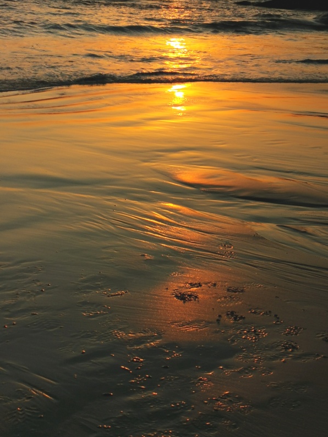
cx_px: 203
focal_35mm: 74
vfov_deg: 26.2
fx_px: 935
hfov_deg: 19.9
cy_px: 143
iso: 50
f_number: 1.8
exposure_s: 1/3891
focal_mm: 5.58
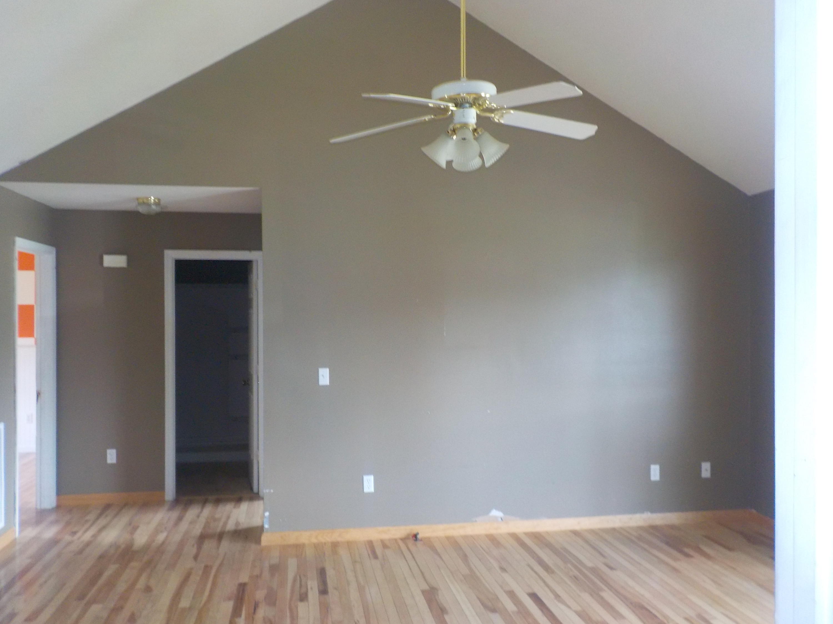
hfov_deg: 60.0
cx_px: 416
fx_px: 722
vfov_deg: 46.8
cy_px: 312
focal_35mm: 30
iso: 250
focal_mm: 4.1
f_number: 3.3
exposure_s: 1/30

● ● ● ●

*WHAT YOU NEED TO DO:* Write out exactly the final stretch of the listing above, beginning at the line that contains "vfov_deg: 46.8" and ending at its last line, with nothing added.

*TASK OUTPUT:*
vfov_deg: 46.8
cy_px: 312
focal_35mm: 30
iso: 250
focal_mm: 4.1
f_number: 3.3
exposure_s: 1/30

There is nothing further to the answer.